— START Records for this task —

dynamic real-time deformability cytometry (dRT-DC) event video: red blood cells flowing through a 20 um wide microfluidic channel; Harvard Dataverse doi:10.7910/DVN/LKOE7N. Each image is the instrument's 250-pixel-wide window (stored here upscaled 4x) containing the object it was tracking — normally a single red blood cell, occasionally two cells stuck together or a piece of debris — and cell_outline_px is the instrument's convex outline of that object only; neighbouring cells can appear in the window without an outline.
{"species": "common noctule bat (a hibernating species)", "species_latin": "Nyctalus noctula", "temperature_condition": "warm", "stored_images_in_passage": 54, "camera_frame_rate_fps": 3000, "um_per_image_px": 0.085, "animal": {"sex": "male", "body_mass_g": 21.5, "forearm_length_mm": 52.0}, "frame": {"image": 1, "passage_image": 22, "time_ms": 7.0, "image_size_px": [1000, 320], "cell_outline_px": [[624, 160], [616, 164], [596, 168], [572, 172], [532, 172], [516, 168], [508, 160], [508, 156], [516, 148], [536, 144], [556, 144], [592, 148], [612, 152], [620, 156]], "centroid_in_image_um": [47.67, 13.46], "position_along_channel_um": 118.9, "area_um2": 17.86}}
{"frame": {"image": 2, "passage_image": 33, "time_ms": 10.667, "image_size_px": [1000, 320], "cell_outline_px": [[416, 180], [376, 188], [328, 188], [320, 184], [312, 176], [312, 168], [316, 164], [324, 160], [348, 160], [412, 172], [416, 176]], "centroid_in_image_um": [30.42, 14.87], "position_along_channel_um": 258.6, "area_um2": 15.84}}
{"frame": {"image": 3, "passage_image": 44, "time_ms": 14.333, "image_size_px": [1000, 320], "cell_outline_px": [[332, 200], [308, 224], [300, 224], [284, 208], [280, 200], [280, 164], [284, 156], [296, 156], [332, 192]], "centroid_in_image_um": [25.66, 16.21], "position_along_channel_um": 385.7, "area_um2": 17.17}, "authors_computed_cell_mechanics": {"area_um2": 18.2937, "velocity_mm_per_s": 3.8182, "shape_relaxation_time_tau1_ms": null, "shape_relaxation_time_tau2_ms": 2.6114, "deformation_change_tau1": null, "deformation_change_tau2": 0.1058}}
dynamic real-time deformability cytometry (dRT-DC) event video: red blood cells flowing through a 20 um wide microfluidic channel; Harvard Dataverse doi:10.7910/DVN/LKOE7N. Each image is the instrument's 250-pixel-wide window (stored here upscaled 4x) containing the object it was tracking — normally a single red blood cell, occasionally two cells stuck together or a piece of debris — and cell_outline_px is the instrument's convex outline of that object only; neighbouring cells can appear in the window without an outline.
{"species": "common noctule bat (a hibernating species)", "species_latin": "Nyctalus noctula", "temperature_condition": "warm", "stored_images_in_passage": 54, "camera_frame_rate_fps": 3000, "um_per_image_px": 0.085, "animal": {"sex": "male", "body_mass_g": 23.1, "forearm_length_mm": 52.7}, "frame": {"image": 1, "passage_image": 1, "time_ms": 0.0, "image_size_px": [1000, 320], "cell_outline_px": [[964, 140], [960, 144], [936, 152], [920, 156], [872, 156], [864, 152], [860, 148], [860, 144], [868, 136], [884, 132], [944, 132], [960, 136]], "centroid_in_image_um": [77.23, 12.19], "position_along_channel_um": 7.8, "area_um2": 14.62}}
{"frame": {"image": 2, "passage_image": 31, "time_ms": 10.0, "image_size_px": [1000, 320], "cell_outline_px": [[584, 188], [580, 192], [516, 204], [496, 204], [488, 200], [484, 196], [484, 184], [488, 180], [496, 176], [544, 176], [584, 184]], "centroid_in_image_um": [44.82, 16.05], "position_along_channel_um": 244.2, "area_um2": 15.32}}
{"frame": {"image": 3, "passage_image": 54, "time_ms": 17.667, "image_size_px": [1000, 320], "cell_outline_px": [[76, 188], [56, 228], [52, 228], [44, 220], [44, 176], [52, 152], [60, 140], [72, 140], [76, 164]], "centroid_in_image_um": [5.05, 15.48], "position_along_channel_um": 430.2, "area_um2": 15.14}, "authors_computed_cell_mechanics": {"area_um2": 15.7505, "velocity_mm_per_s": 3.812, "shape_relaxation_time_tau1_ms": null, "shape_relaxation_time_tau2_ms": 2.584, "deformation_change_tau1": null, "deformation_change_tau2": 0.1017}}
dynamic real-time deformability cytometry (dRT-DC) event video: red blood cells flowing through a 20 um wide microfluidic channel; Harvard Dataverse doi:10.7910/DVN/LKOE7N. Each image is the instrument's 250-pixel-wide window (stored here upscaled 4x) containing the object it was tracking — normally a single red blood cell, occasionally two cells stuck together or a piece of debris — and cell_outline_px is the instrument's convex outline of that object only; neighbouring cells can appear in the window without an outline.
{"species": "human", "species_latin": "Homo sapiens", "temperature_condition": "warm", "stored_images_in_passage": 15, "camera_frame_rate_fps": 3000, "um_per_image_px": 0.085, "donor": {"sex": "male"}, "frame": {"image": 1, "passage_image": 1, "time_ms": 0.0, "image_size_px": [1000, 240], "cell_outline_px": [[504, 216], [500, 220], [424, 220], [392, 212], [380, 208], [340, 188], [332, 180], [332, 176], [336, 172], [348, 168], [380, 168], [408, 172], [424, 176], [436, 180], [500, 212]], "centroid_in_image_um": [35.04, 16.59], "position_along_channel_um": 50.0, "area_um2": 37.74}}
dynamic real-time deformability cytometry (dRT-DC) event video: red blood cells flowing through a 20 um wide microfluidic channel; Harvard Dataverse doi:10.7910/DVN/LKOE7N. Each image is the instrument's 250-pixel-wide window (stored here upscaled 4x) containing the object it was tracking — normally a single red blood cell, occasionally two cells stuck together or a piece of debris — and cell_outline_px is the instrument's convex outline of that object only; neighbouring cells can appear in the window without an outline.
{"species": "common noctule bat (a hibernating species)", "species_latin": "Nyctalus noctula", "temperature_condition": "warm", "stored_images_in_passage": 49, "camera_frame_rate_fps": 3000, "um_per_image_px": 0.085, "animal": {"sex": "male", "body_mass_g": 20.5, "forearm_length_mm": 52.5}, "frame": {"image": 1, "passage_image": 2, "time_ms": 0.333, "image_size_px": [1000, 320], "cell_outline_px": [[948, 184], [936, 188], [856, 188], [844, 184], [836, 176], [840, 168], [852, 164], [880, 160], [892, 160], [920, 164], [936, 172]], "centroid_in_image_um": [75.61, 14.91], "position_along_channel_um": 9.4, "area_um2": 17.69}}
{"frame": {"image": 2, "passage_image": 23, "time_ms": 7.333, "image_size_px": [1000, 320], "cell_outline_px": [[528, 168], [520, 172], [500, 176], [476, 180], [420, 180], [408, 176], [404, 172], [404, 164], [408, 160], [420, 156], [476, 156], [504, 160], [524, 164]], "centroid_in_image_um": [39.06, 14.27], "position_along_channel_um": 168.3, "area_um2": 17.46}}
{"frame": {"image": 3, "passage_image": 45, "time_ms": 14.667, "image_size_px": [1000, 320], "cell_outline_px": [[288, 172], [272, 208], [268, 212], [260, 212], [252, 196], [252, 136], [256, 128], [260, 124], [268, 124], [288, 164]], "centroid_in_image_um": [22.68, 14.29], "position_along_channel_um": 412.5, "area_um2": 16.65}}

— END Records for this task —

What the task requires
Each record must be repeated exactly as it is.

The result
dynamic real-time deformability cytometry (dRT-DC) event video: red blood cells flowing through a 20 um wide microfluidic channel; Harvard Dataverse doi:10.7910/DVN/LKOE7N. Each image is the instrument's 250-pixel-wide window (stored here upscaled 4x) containing the object it was tracking — normally a single red blood cell, occasionally two cells stuck together or a piece of debris — and cell_outline_px is the instrument's convex outline of that object only; neighbouring cells can appear in the window without an outline.
{"species": "common noctule bat (a hibernating species)", "species_latin": "Nyctalus noctula", "temperature_condition": "warm", "stored_images_in_passage": 54, "camera_frame_rate_fps": 3000, "um_per_image_px": 0.085, "animal": {"sex": "male", "body_mass_g": 21.5, "forearm_length_mm": 52.0}, "frame": {"image": 1, "passage_image": 22, "time_ms": 7.0, "image_size_px": [1000, 320], "cell_outline_px": [[624, 160], [616, 164], [596, 168], [572, 172], [532, 172], [516, 168], [508, 160], [508, 156], [516, 148], [536, 144], [556, 144], [592, 148], [612, 152], [620, 156]], "centroid_in_image_um": [47.67, 13.46], "position_along_channel_um": 118.9, "area_um2": 17.86}}
{"frame": {"image": 2, "passage_image": 33, "time_ms": 10.667, "image_size_px": [1000, 320], "cell_outline_px": [[416, 180], [376, 188], [328, 188], [320, 184], [312, 176], [312, 168], [316, 164], [324, 160], [348, 160], [412, 172], [416, 176]], "centroid_in_image_um": [30.42, 14.87], "position_along_channel_um": 258.6, "area_um2": 15.84}}
{"frame": {"image": 3, "passage_image": 44, "time_ms": 14.333, "image_size_px": [1000, 320], "cell_outline_px": [[332, 200], [308, 224], [300, 224], [284, 208], [280, 200], [280, 164], [284, 156], [296, 156], [332, 192]], "centroid_in_image_um": [25.66, 16.21], "position_along_channel_um": 385.7, "area_um2": 17.17}, "authors_computed_cell_mechanics": {"area_um2": 18.2937, "velocity_mm_per_s": 3.8182, "shape_relaxation_time_tau1_ms": null, "shape_relaxation_time_tau2_ms": 2.6114, "deformation_change_tau1": null, "deformation_change_tau2": 0.1058}}
dynamic real-time deformability cytometry (dRT-DC) event video: red blood cells flowing through a 20 um wide microfluidic channel; Harvard Dataverse doi:10.7910/DVN/LKOE7N. Each image is the instrument's 250-pixel-wide window (stored here upscaled 4x) containing the object it was tracking — normally a single red blood cell, occasionally two cells stuck together or a piece of debris — and cell_outline_px is the instrument's convex outline of that object only; neighbouring cells can appear in the window without an outline.
{"species": "common noctule bat (a hibernating species)", "species_latin": "Nyctalus noctula", "temperature_condition": "warm", "stored_images_in_passage": 54, "camera_frame_rate_fps": 3000, "um_per_image_px": 0.085, "animal": {"sex": "male", "body_mass_g": 23.1, "forearm_length_mm": 52.7}, "frame": {"image": 1, "passage_image": 1, "time_ms": 0.0, "image_size_px": [1000, 320], "cell_outline_px": [[964, 140], [960, 144], [936, 152], [920, 156], [872, 156], [864, 152], [860, 148], [860, 144], [868, 136], [884, 132], [944, 132], [960, 136]], "centroid_in_image_um": [77.23, 12.19], "position_along_channel_um": 7.8, "area_um2": 14.62}}
{"frame": {"image": 2, "passage_image": 31, "time_ms": 10.0, "image_size_px": [1000, 320], "cell_outline_px": [[584, 188], [580, 192], [516, 204], [496, 204], [488, 200], [484, 196], [484, 184], [488, 180], [496, 176], [544, 176], [584, 184]], "centroid_in_image_um": [44.82, 16.05], "position_along_channel_um": 244.2, "area_um2": 15.32}}
{"frame": {"image": 3, "passage_image": 54, "time_ms": 17.667, "image_size_px": [1000, 320], "cell_outline_px": [[76, 188], [56, 228], [52, 228], [44, 220], [44, 176], [52, 152], [60, 140], [72, 140], [76, 164]], "centroid_in_image_um": [5.05, 15.48], "position_along_channel_um": 430.2, "area_um2": 15.14}, "authors_computed_cell_mechanics": {"area_um2": 15.7505, "velocity_mm_per_s": 3.812, "shape_relaxation_time_tau1_ms": null, "shape_relaxation_time_tau2_ms": 2.584, "deformation_change_tau1": null, "deformation_change_tau2": 0.1017}}
dynamic real-time deformability cytometry (dRT-DC) event video: red blood cells flowing through a 20 um wide microfluidic channel; Harvard Dataverse doi:10.7910/DVN/LKOE7N. Each image is the instrument's 250-pixel-wide window (stored here upscaled 4x) containing the object it was tracking — normally a single red blood cell, occasionally two cells stuck together or a piece of debris — and cell_outline_px is the instrument's convex outline of that object only; neighbouring cells can appear in the window without an outline.
{"species": "human", "species_latin": "Homo sapiens", "temperature_condition": "warm", "stored_images_in_passage": 15, "camera_frame_rate_fps": 3000, "um_per_image_px": 0.085, "donor": {"sex": "male"}, "frame": {"image": 1, "passage_image": 1, "time_ms": 0.0, "image_size_px": [1000, 240], "cell_outline_px": [[504, 216], [500, 220], [424, 220], [392, 212], [380, 208], [340, 188], [332, 180], [332, 176], [336, 172], [348, 168], [380, 168], [408, 172], [424, 176], [436, 180], [500, 212]], "centroid_in_image_um": [35.04, 16.59], "position_along_channel_um": 50.0, "area_um2": 37.74}}
dynamic real-time deformability cytometry (dRT-DC) event video: red blood cells flowing through a 20 um wide microfluidic channel; Harvard Dataverse doi:10.7910/DVN/LKOE7N. Each image is the instrument's 250-pixel-wide window (stored here upscaled 4x) containing the object it was tracking — normally a single red blood cell, occasionally two cells stuck together or a piece of debris — and cell_outline_px is the instrument's convex outline of that object only; neighbouring cells can appear in the window without an outline.
{"species": "common noctule bat (a hibernating species)", "species_latin": "Nyctalus noctula", "temperature_condition": "warm", "stored_images_in_passage": 49, "camera_frame_rate_fps": 3000, "um_per_image_px": 0.085, "animal": {"sex": "male", "body_mass_g": 20.5, "forearm_length_mm": 52.5}, "frame": {"image": 1, "passage_image": 2, "time_ms": 0.333, "image_size_px": [1000, 320], "cell_outline_px": [[948, 184], [936, 188], [856, 188], [844, 184], [836, 176], [840, 168], [852, 164], [880, 160], [892, 160], [920, 164], [936, 172]], "centroid_in_image_um": [75.61, 14.91], "position_along_channel_um": 9.4, "area_um2": 17.69}}
{"frame": {"image": 2, "passage_image": 23, "time_ms": 7.333, "image_size_px": [1000, 320], "cell_outline_px": [[528, 168], [520, 172], [500, 176], [476, 180], [420, 180], [408, 176], [404, 172], [404, 164], [408, 160], [420, 156], [476, 156], [504, 160], [524, 164]], "centroid_in_image_um": [39.06, 14.27], "position_along_channel_um": 168.3, "area_um2": 17.46}}
{"frame": {"image": 3, "passage_image": 45, "time_ms": 14.667, "image_size_px": [1000, 320], "cell_outline_px": [[288, 172], [272, 208], [268, 212], [260, 212], [252, 196], [252, 136], [256, 128], [260, 124], [268, 124], [288, 164]], "centroid_in_image_um": [22.68, 14.29], "position_along_channel_um": 412.5, "area_um2": 16.65}}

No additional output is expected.